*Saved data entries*
BEGIN
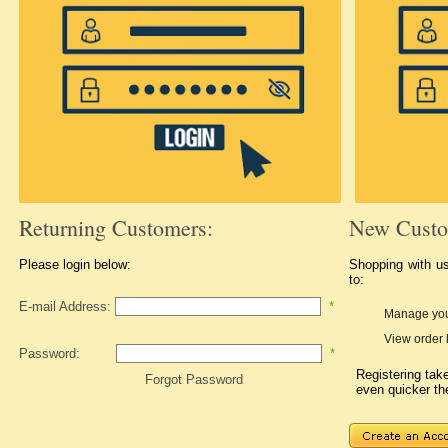
Returning Customers:
New Custo
Please login below:
Shopping with u
to:
E-mail Address:
*
Manage you
View order 
Password:
*
Registering ta
Forgot Password
even quicker th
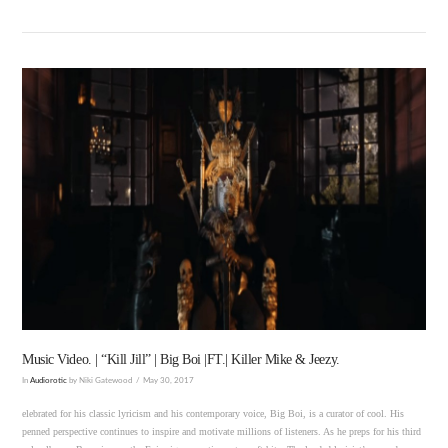
VIEW POST
Music Video. | “Kill Jill” | Big Boi |FT.| Killer Mike & Jeezy.
In
Audiorotic
by Niki Gatewood
May 30, 2017
elebrated for his classic lyricism and his contemporary voice, Big Boi, is a curator of cool. His
penned perspective continues to inspire and motivate millions of listeners. As he preps for his third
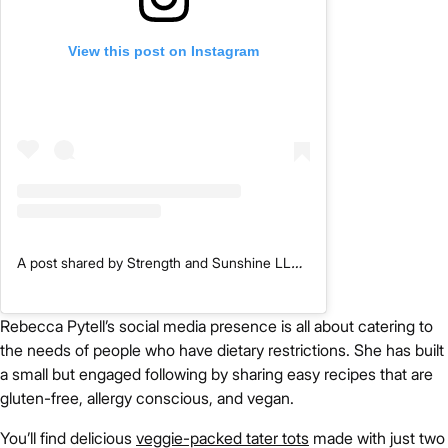
View this post on Instagram
A post shared by Strength and Sunshine LLC | Gluten-Free, Allergy-Free, Vegan (@rebeccagf666)
Rebecca Pytell’s social media presence is all about catering to
the needs of people who have dietary restrictions. She has built
a small but engaged following by sharing easy recipes that are
gluten-free, allergy conscious, and vegan.
You’ll find delicious
veggie-packed tater tots
made with just two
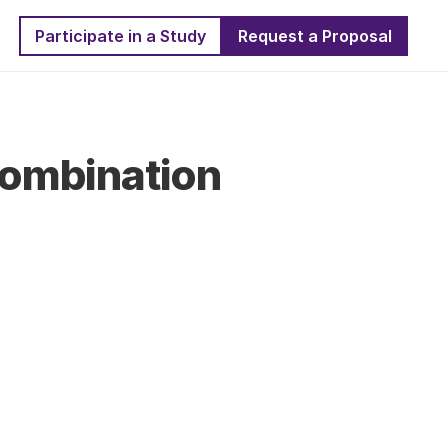
Participate in a Study
Request a Proposal
ombination 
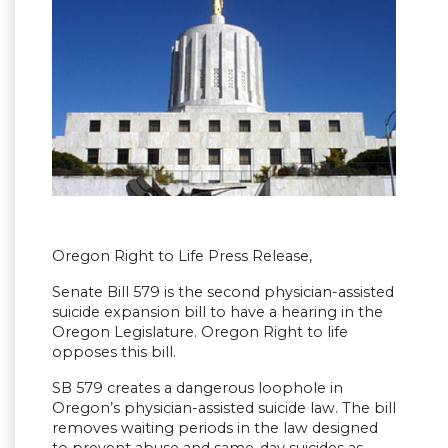
Oregon Right to Life Press Release,
Senate Bill 579 is the second physician-assisted
suicide expansion bill to have a hearing in the
Oregon Legislature. Oregon Right to life
opposes this bill.
SB 579 creates a dangerous loophole in
Oregon’s physician-assisted suicide law. The bill
removes waiting periods in the law designed
to prevent abuse and same-day suicides as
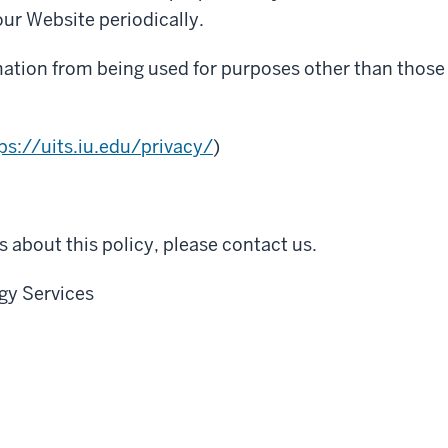
ur Website periodically.
mation from being used for purposes other than those f
ps://uits.iu.edu/privacy/
)
 about this policy, please contact us.
gy Services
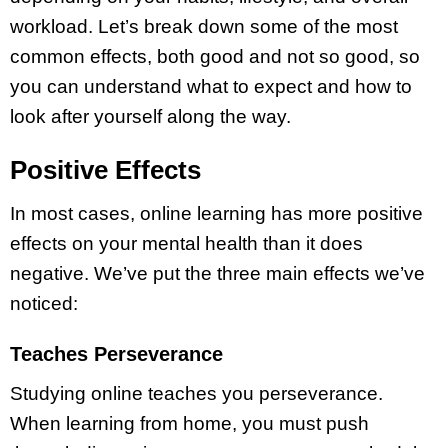
workload. Let’s break down some of the most
common effects, both good and not so good, so
you can understand what to expect and how to
look after yourself along the way.
Positive Effects
In most cases, online learning has more positive
effects on your mental health than it does
negative. We’ve put the three main effects we’ve
noticed:
Teaches Perseverance
Studying online teaches you perseverance.
When learning from home, you must push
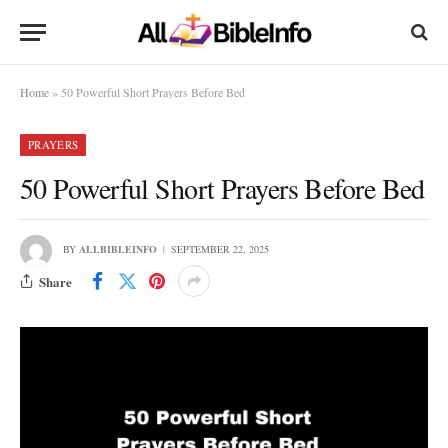
Home
»
50 Powerful Short Prayers Before Bed
PRAYERS
50 Powerful Short Prayers Before Bed
BY
ALLBIBLEINFO
SEPTEMBER 22, 2025
Share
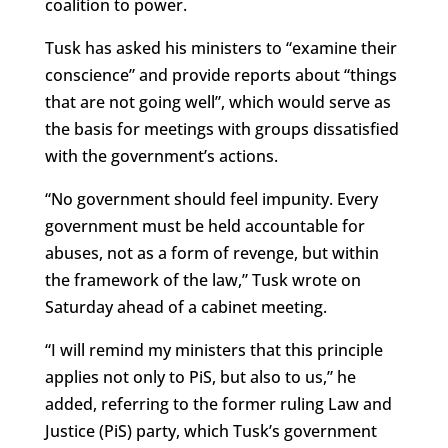
coalition to power.
Tusk has asked his ministers to “examine their
conscience” and provide reports about “things
that are not going well”, which would serve as
the basis for meetings with groups dissatisfied
with the government’s actions.
“No government should feel impunity. Every
government must be held accountable for
abuses, not as a form of revenge, but within
the framework of the law,” Tusk wrote on
Saturday ahead of a cabinet meeting.
“I will remind my ministers that this principle
applies not only to PiS, but also to us,” he
added, referring to the former ruling Law and
Justice (PiS) party, which Tusk’s government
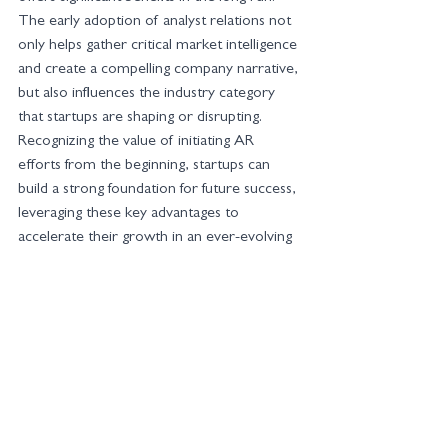
The early adoption of analyst relations not 
only helps gather critical market intelligence 
and create a compelling company narrative, 
but also influences the industry category 
that startups are shaping or disrupting. 
Recognizing the value of initiating AR 
efforts from the beginning, startups can 
build a strong foundation for future success, 
leveraging these key advantages to 
accelerate their growth in an ever-evolving 
market.
At Si14 Global Communications, our team 
brings two decades of experience in AR to 
the table, guiding your strategy and tactics. 
Contact us for a consultation at 
contact@si14global.com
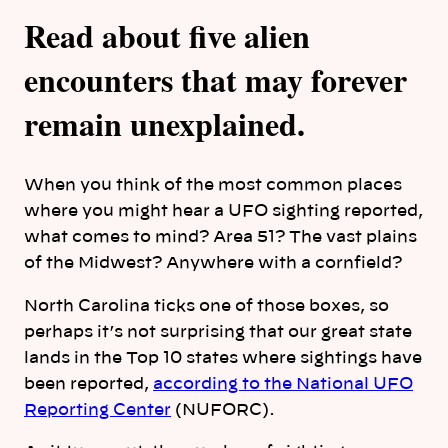
Read about five alien
encounters that may forever
remain unexplained.
When you think of the most common places
where you might hear a UFO sighting reported,
what comes to mind? Area 51? The vast plains
of the Midwest? Anywhere with a cornfield?
North Carolina ticks one of those boxes, so
perhaps it’s not surprising that our great state
lands in the Top 10 states where sightings have
been reported,
according to the National UFO
Reporting Center
(NUFORC).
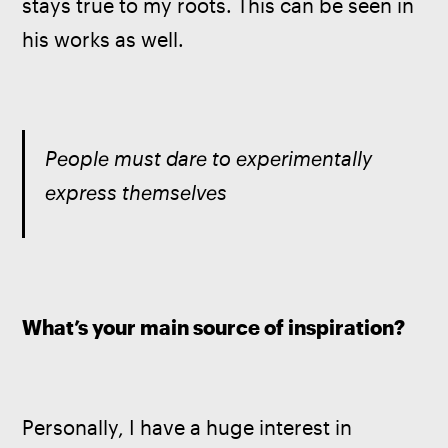
stays true to my roots. This can be seen in 
his works as well. 
People must dare to experimentally 
express themselves
What’s your main source of inspiration?
Personally, I have a huge interest in 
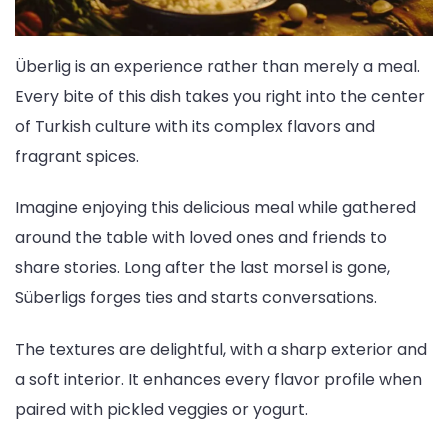
Überlig is an experience rather than merely a meal.
Every bite of this dish takes you right into the center
of Turkish culture with its complex flavors and
fragrant spices.
Imagine enjoying this delicious meal while gathered
around the table with loved ones and friends to
share stories. Long after the last morsel is gone,
Süberligs forges ties and starts conversations.
The textures are delightful, with a sharp exterior and
a soft interior. It enhances every flavor profile when
paired with pickled veggies or yogurt.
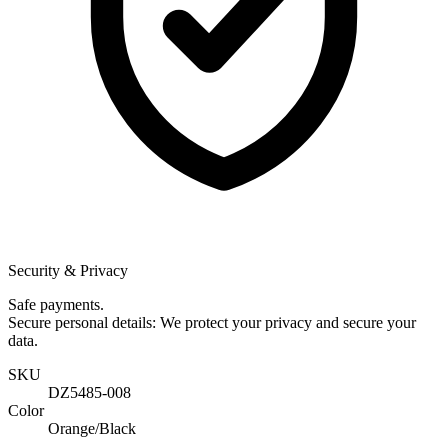
Security & Privacy
Safe payments.
Secure personal details: We protect your privacy and secure your
data.
SKU
DZ5485-008
Color
Orange/Black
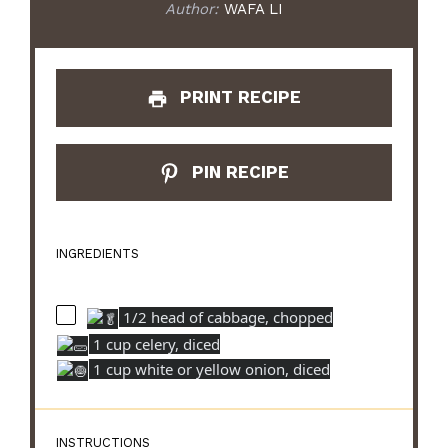
Author:
WAFA LI
PRINT RECIPE
PIN RECIPE
INGREDIENTS
1/2 head of cabbage, chopped
1 cup celery, diced
1 cup white or yellow onion, diced
INSTRUCTIONS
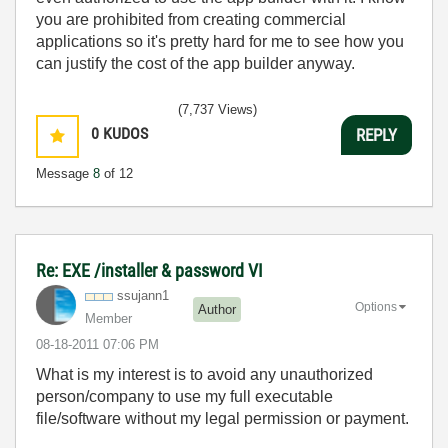
you are prohibited from creating commercial
applications so it's pretty hard for me to see how you
can justify the cost of the app builder anyway.
(7,737 Views)
0
KUDOS
REPLY
Message
8
of 12
Re: EXE /installer & password VI
ssujann1
Options
Author
Member
‎08-18-2011
07:06 PM
What is my interest is to avoid any unauthorized
person/company to use my full executable
file/software without my legal permission or payment.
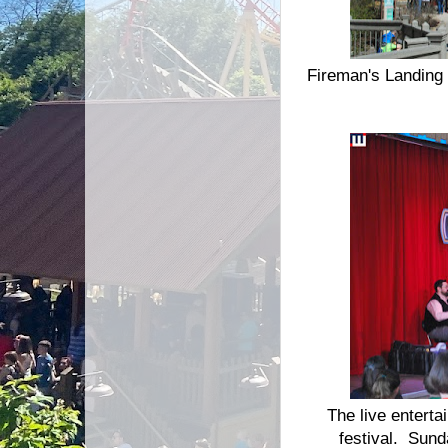
Fireman's Landing 
The live enterta
festival. Sund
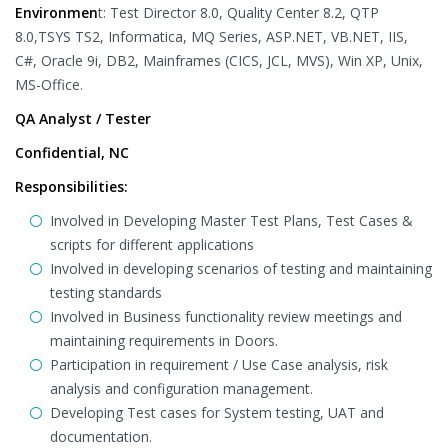
Environmen
t: Test Director 8.0, Quality Center 8.2, QTP
8.0,TSYS TS2, Informatica, MQ Series, ASP.NET, VB.NET, IIS,
C#, Oracle 9i, DB2, Mainframes (CICS, JCL, MVS), Win XP, Unix,
MS-Office.
QA Analyst / Tester
Confidential, NC
Responsibilities:
Involved in Developing Master Test Plans, Test Cases &
scripts for different applications
Involved in developing scenarios of testing and maintaining
testing standards
Involved in Business functionality review meetings and
maintaining requirements in Doors.
Participation in requirement / Use Case analysis, risk
analysis and configuration management.
Developing Test cases for System testing, UAT and
documentation.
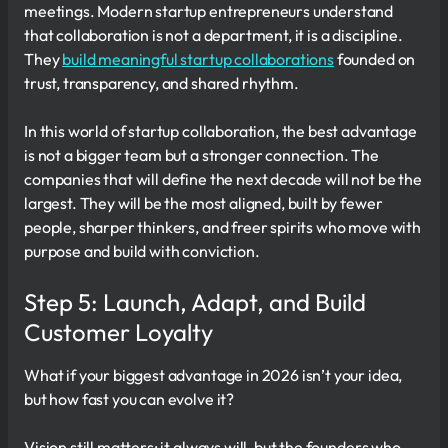
meetings. Modern startup entrepreneurs understand
that collaboration is not a department, it is a discipline.
They
build meaningful startup collaborations
founded on
trust, transparency, and shared rhythm.
In this world of startup collaboration, the best advantage
is not a bigger team but a stronger connection. The
companies that will define the next decade will not be the
largest. They will be the most aligned, built by fewer
people, sharper thinkers, and freer spirits who move with
purpose and build with conviction.
Step 5: Launch, Adapt, and Build
Customer Loyalty
What if your biggest advantage in 2026 isn’t your idea,
but how fast you can evolve it?
Vision still matters; it always will, but the founders who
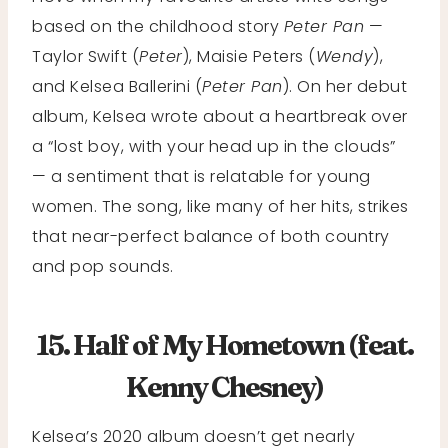
based on the childhood story
Peter Pan
—
Taylor Swift (
Peter
), Maisie Peters (
Wendy
),
and Kelsea Ballerini (
Peter Pan
). On her debut
album, Kelsea wrote about a heartbreak over
a “lost boy, with your head up in the clouds”
— a sentiment that is relatable for young
women. The song, like many of her hits, strikes
that near-perfect balance of both country
and pop sounds.
15. Half of My Hometown (feat.
Kenny Chesney)
Kelsea’s 2020 album doesn’t get nearly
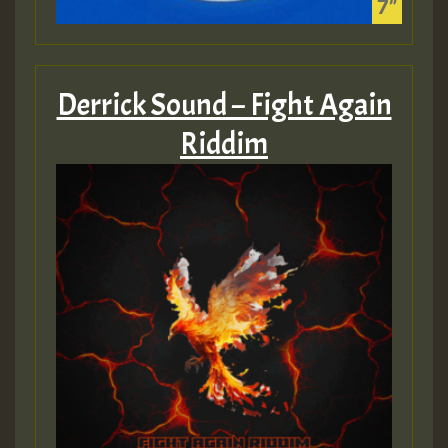
Derrick Sound – Fight Again
Riddim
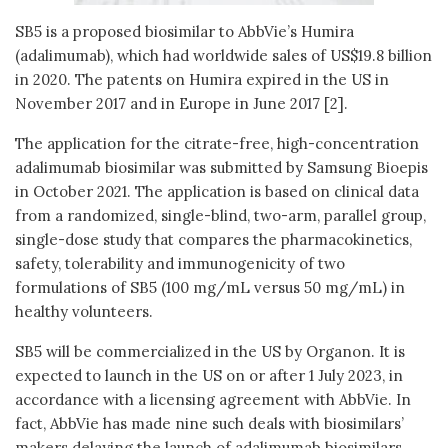
SB5 is a proposed biosimilar to AbbVie’s Humira
(adalimumab), which had worldwide sales of US$19.8 billion
in 2020. The patents on Humira expired in the US in
November 2017 and in Europe in June 2017 [2].
The application for the citrate-free, high-concentration
adalimumab biosimilar was submitted by Samsung Bioepis
in October 2021. The application is based on clinical data
from a randomized, single-blind, two-arm, parallel group,
single-dose study that compares the pharmacokinetics,
safety, tolerability and immunogenicity of two
formulations of SB5 (100 mg/mL versus 50 mg/mL) in
healthy volunteers.
SB5 will be commercialized in the US by Organon. It is
expected to launch in the US on or after 1 July 2023, in
accordance with a licensing agreement with AbbVie. In
fact, AbbVie has made nine such deals with biosimilars’
makers delaying the launch of adalimumab biosimilars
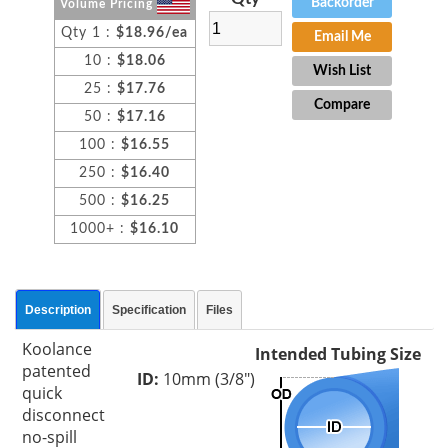
Backorder
Volume Pricing
Qty 1 :
$18.96/ea
Email Me
10 :
$18.06
Wish List
25 :
$17.76
Compare
50 :
$17.16
100 :
$16.55
250 :
$16.40
500 :
$16.25
1000+ :
$16.10
Description
Specification
Files
Koolance
Intended Tubing Size
patented
ID:
10mm (3/8")
quick
disconnect
no-spill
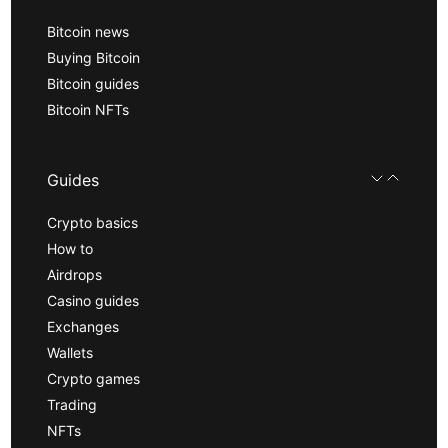
Bitcoin news
Buying Bitcoin
Bitcoin guides
Bitcoin NFTs
Guides
Crypto basics
How to
Airdrops
Casino guides
Exchanges
Wallets
Crypto games
Trading
NFTs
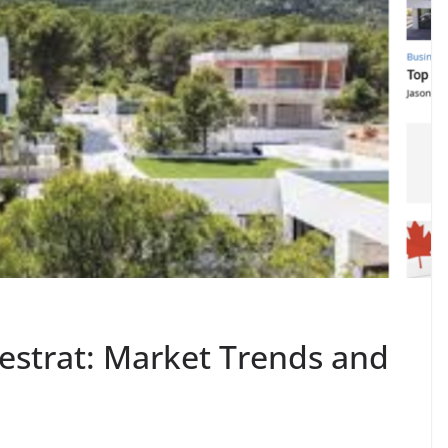
nestrat: Market Trends and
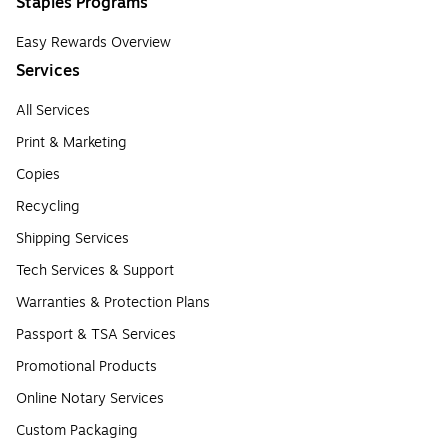
Staples Programs
Easy Rewards Overview
Services
All Services
Print & Marketing
Copies
Recycling
Shipping Services
Tech Services & Support
Warranties & Protection Plans
Passport & TSA Services
Promotional Products
Online Notary Services
Custom Packaging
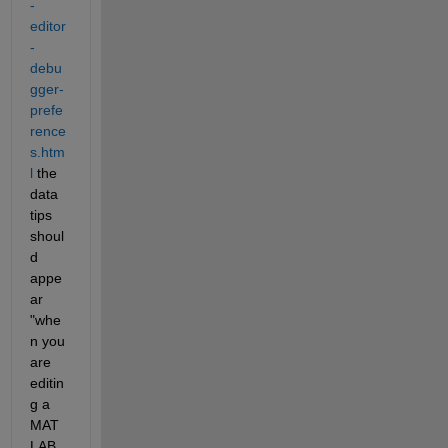
-
editor
-
debu
gger-
prefe
rence
s.htm
l
 the 
data 
tips 
shoul
d 
appe
ar 
"whe
n you 
are 
editin
g a 
MAT
LAB 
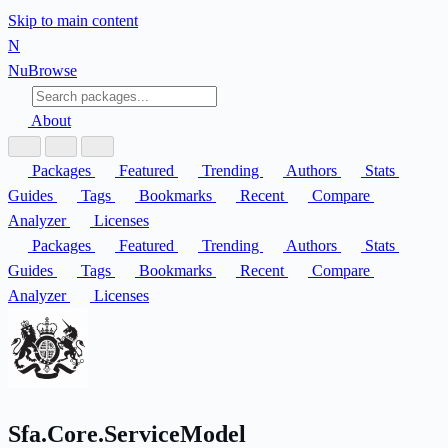
Skip to main content
N
Nu
Browse
About
Packages
Featured
Trending
Authors
Stats
Guides
Tags
Bookmarks
Recent
Compare
Analyzer
Licenses
Packages
Featured
Trending
Authors
Stats
Guides
Tags
Bookmarks
Recent
Compare
Analyzer
Licenses
Sfa.Core.ServiceModel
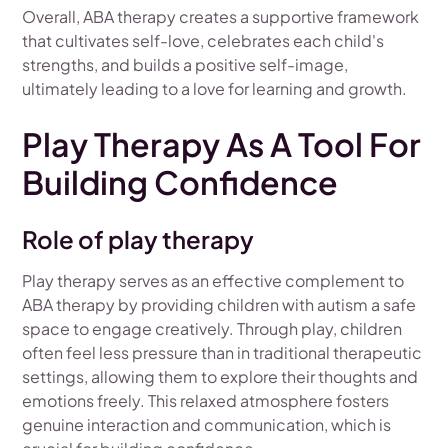
Overall, ABA therapy creates a supportive framework
that cultivates self-love, celebrates each child's
strengths, and builds a positive self-image,
ultimately leading to a love for learning and growth.
Play Therapy As A Tool For
Building Confidence
Role of play therapy
Play therapy serves as an effective complement to
ABA therapy by providing children with autism a safe
space to engage creatively. Through play, children
often feel less pressure than in traditional therapeutic
settings, allowing them to explore their thoughts and
emotions freely. This relaxed atmosphere fosters
genuine interaction and communication, which is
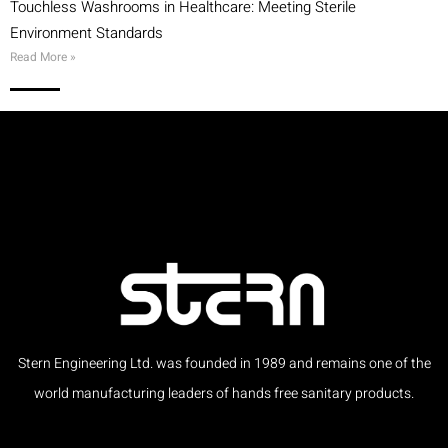
Touchless Washrooms in Healthcare: Meeting Sterile
Environment Standards
Read More »
Stern Engineering Ltd. was founded in 1989 and remains one of the
world manufacturing leaders of hands free sanitary products.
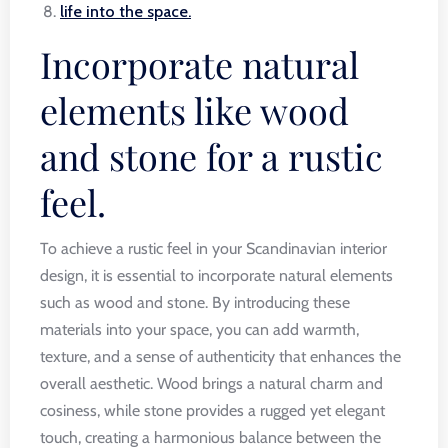
life into the space.
Incorporate natural
elements like wood
and stone for a rustic
feel.
To achieve a rustic feel in your Scandinavian interior
design, it is essential to incorporate natural elements
such as wood and stone. By introducing these
materials into your space, you can add warmth,
texture, and a sense of authenticity that enhances the
overall aesthetic. Wood brings a natural charm and
cosiness, while stone provides a rugged yet elegant
touch, creating a harmonious balance between the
END
From the records above, transcribe exactly the lines starting at the one containing "Kenny Chesney)" and ending at the one containing "in 2020. The". Skip the pictures.

*Answer to this exercise*
Kenny Chesney)
Kelsea’s 2020 album doesn’t get nearly
Derrick Sound – Fight Again
Riddim
SB5 is a proposed biosimilar to AbbVie’s Humira
(adalimumab), which had worldwide sales of US$19.8 billion
in 2020. The patents on Humira expired in the US in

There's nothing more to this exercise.